Extracted data entries

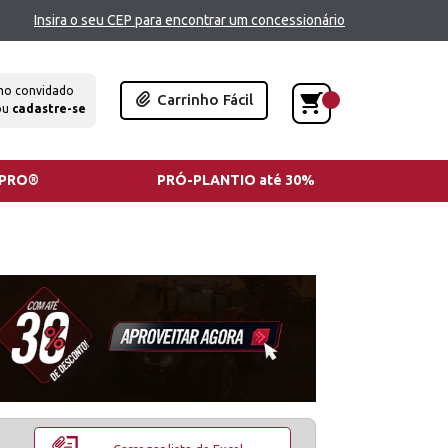
Insira o seu CEP para encontrar um concessionário
mo convidado
Carrinho Fácil
ou
cadastre-se
TPRO®
PRÓ-PLANTIO até 30%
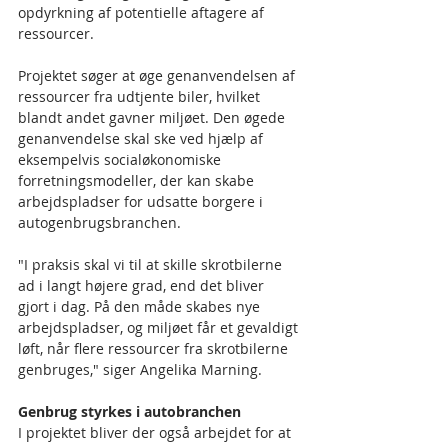
opdyrkning af potentielle aftagere af 
ressourcer.
Projektet søger at øge genanvendelsen af 
ressourcer fra udtjente biler, hvilket 
blandt andet gavner miljøet. Den øgede 
genanvendelse skal ske ved hjælp af 
eksempelvis socialøkonomiske 
forretningsmodeller, der kan skabe 
arbejdspladser for udsatte borgere i 
autogenbrugsbranchen.
"I praksis skal vi til at skille skrotbilerne 
ad i langt højere grad, end det bliver 
gjort i dag. På den måde skabes nye 
arbejdspladser, og miljøet får et gevaldigt 
løft, når flere ressourcer fra skrotbilerne 
genbruges," siger Angelika Marning.
Genbrug styrkes i autobranchen
I projektet bliver der også arbejdet for at 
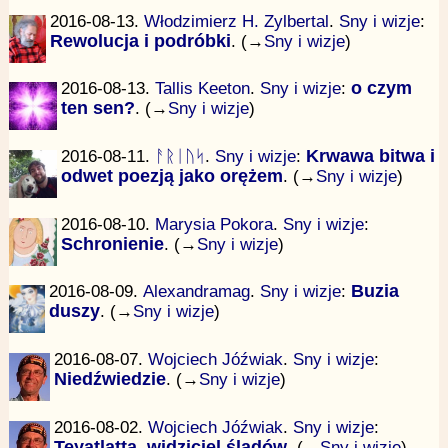
2016-08-13.
Włodzimierz H. Zylbertal
.
Sny i wizje
:
Rewolucja i podróbki
. (→
Sny i wizje
)
2016-08-13.
Tallis Keeton
.
Sny i wizje
:
o czym
ten sen?
. (→
Sny i wizje
)
2016-08-11.
ᚨᚱᛁᚢᛋ
.
Sny i wizje
:
Krwawa bitwa i
odwet poezją jako orężem
. (→
Sny i wizje
)
2016-08-10.
Marysia Pokora
.
Sny i wizje
:
Schronienie
. (→
Sny i wizje
)
2016-08-09.
Alexandramag
.
Sny i wizje
:
Buzia
duszy
. (→
Sny i wizje
)
2016-08-07.
Wojciech Jóźwiak
.
Sny i wizje
:
Niedźwiedzie
. (→
Sny i wizje
)
2016-08-02.
Wojciech Jóźwiak
.
Sny i wizje
:
Teyatlatta, widziciel śladów
. (→
Sny i wizje
)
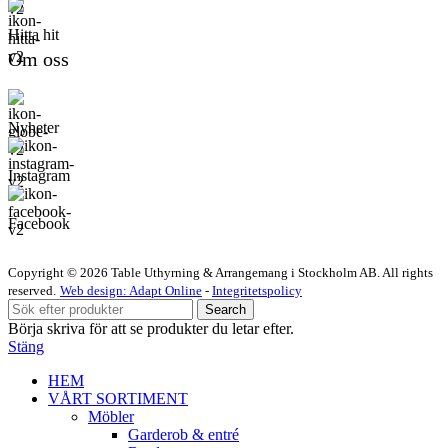
Hitta hit
Om oss
Nyheter
Instagram
Facebook
Copyright © 2026 Table Uthyrning & Arrangemang i Stockholm AB. All rights
reserved​​.
Web design: Adapt Online
-
Integritetspolicy
Search
Börja skriva för att se produkter du letar efter.
Stäng
HEM
VÅRT SORTIMENT
Möbler
Garderob & entré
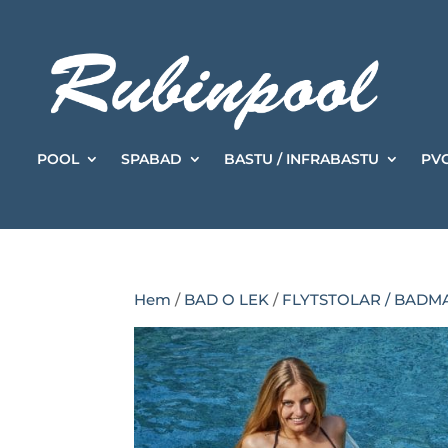
POOL
SPABAD
BASTU / INFRABASTU
PVC
Hem
/
BAD O LEK
/
FLYTSTOLAR / BAD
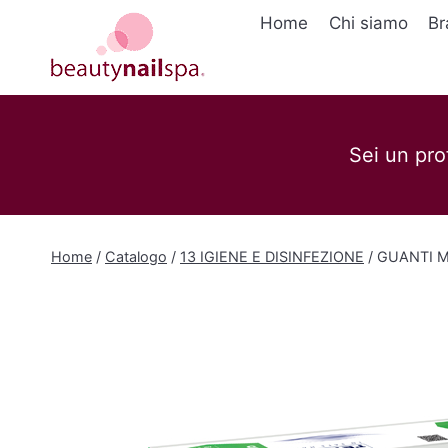
Salta
Home
Chi siamo
Br
al
contenuto
Sei un pro
Home
/
Catalogo
/
13 IGIENE E DISINFEZIONE
/
GUANTI M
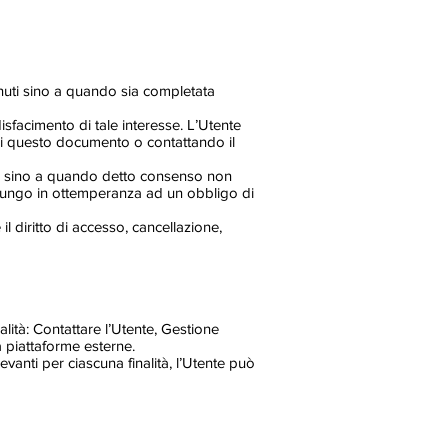
tenuti sino a quando sia completata
ddisfacimento di tale interesse. L’Utente
i di questo documento o contattando il
ngo sino a quando detto consenso non
ù lungo in ottemperanza ad un obbligo di
il diritto di accesso, cancellazione,
nalità: Contattare l’Utente, Gestione
a piattaforme esterne.
evanti per ciascuna finalità, l’Utente può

_What needs to be done_
Rewrite all of the material above with every "Sny i wizje" swapped for "Sny i marzenia" and everything else left unchanged. Leave the pictures out of your answer.

_Task output_
Insira o seu CEP para encontrar um concessionário
mo convidado
Carrinho Fácil
ou
cadastre-se
TPRO®
PRÓ-PLANTIO até 30%
opdyrkning af potentielle aftagere af 
ressourcer.
Projektet søger at øge genanvendelsen af 
ressourcer fra udtjente biler, hvilket 
blandt andet gavner miljøet. Den øgede 
genanvendelse skal ske ved hjælp af 
eksempelvis socialøkonomiske 
forretningsmodeller, der kan skabe 
arbejdspladser for udsatte borgere i 
autogenbrugsbranchen.
"I praksis skal vi til at skille skrotbilerne 
ad i langt højere grad, end det bliver 
gjort i dag. På den måde skabes nye 
arbejdspladser, og miljøet får et gevaldigt 
løft, når flere ressourcer fra skrotbilerne 
genbruges," siger Angelika Marning.
Genbrug styrkes i autobranchen
I projektet bliver der også arbejdet for at 
2016-08-13.
Włodzimierz H. Zylbertal
.
Sny i marzenia
:
Rewolucja i podróbki
. (→
Sny i marzenia
)
2016-08-13.
Tallis Keeton
.
Sny i marzenia
:
o czym
ten sen?
. (→
Sny i marzenia
)
2016-08-11.
ᚨᚱᛁᚢᛋ
.
Sny i marzenia
:
Krwawa bitwa i
odwet poezją jako orężem
. (→
Sny i marzenia
)
2016-08-10.
Marysia Pokora
.
Sny i marzenia
:
Schronienie
. (→
Sny i marzenia
)
2016-08-09.
Alexandramag
.
Sny i marzenia
:
Buzia
duszy
. (→
Sny i marzenia
)
2016-08-07.
Wojciech Jóźwiak
.
Sny i marzenia
:
Niedźwiedzie
. (→
Sny i marzenia
)
2016-08-02.
Wojciech Jóźwiak
.
Sny i marzenia
:
Teyatlatta, widziciel śladów
. (→
Sny i marzenia
)
Hitta hit
Om oss
Nyheter
Instagram
Facebook
Copyright © 2026 Table Uthyrning & Arrangemang i Stockholm AB. All rights
reserved​​.
Web design: Adapt Online
-
Integritetspolicy
Search
Börja skriva för att se produkter du letar efter.
Stäng
HEM
VÅRT SORTIMENT
Möbler
Garderob & entré
POOL
SPABAD
BASTU / INFRABASTU
PVC
Hem
/
BAD O LEK
/
FLYTSTOLAR / BAD
Salta
Home
Chi siamo
Br
al
contenuto
Sei un pro
Home
/
Catalogo
/
13 IGIENE E DISINFEZIONE
/
GUANTI M
tenuti sino a quando sia completata
ddisfacimento di tale interesse. L’Utente
i di questo documento o contattando il
ngo sino a quando detto consenso non
ù lungo in ottemperanza ad un obbligo di
il diritto di accesso, cancellazione,
nalità: Contattare l’Utente, Gestione
a piattaforme esterne.
evanti per ciascuna finalità, l’Utente può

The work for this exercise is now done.